# North Georgia cashe



## Al33 (Aug 22, 2011)

Several years ago a good friend found all these in one spot no bigger than a card table. They are some of the finest examples of quartz points I have ever seen and no doubt the maker of them was an expert.


----------



## secondseason (Aug 22, 2011)

That is awesome!!!  They are works of art.


----------



## KentuckyHeadhunter (Aug 22, 2011)

My oh my!  What a find.  Was the broken gorget found with them?


----------



## Lorren68 (Aug 22, 2011)

I found 2 similar to them in my front yard one is complete and the other is broken in half.   Those are some fine looking heads.


----------



## Lorren68 (Aug 22, 2011)

I found 2 similar to them in my front yard one is complete and the other is broken in half.   Those are some fine looking heads.


----------



## Al33 (Aug 22, 2011)

KentuckyHeadhunter said:


> My oh my!  What a find.  Was the broken gorget found with them?



Yes it was.


----------



## dtala (Aug 23, 2011)

that is some fine quartz work, that is a tough rock to knap.

  troy


----------



## dawg2 (Aug 23, 2011)

Wow.  Those are extremely nice finds.


----------



## Keebs (Aug 23, 2011)

that's an awesome find!


----------



## shakey gizzard (Aug 23, 2011)

Awesome!
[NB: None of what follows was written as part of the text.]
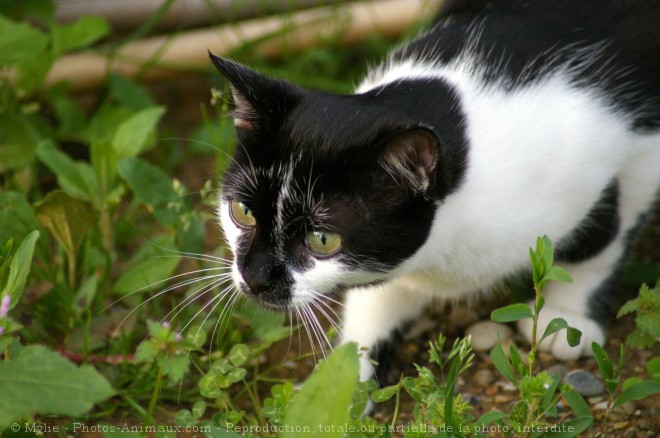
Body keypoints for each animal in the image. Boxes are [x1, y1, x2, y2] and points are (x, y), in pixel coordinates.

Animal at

Great display too!


----------



## NCHillbilly (Aug 23, 2011)

Fine looking points. I have some of their relatives.


----------



## dpoole (Aug 23, 2011)

great !!!!!!!!!!!!


----------



## flintdiver (Aug 23, 2011)

Excellent cache of quartz !! Thats a rare find for sure.


----------



## GAstumpshooter (Aug 23, 2011)

Sweat


----------



## walkinboss01 (Aug 23, 2011)

Wow!! What county?


----------



## Al33 (Aug 23, 2011)

walkinboss01 said:


> Wow!! What county?



Bartow


----------



## fish hawk (Aug 23, 2011)

WOW...Killer!!!


----------



## dmedd (Aug 23, 2011)

Those are some fine points Al. Thanks for sharing them.


----------



## Nicodemus (Aug 24, 2011)

Unbelievable cache. Are the bases of those points ground?


----------



## Willjo (Aug 24, 2011)

Nice Yadkin cashe Al, if he would look around the other half of the gorget might be there. Here is a similar cashe I found, not as many Yadkins but both halves of the gorget about four feet apart. This one has a snake scratched on it. You can see his head and tongue on right side the photo is upside down.


----------



## Son (Aug 24, 2011)

Nice quartz, more than likely they are Woodland period points.


----------



## Jake Allen (Aug 25, 2011)

I have heard of this box of points several times, but the first time I have seen them. 
Thanks for the picture, there are even more impressive than I 
thought.


----------



## rapid fire (Aug 29, 2011)

I bet the man who made those was sick when he realized he had left them at the last stop.  Very nice find.


----------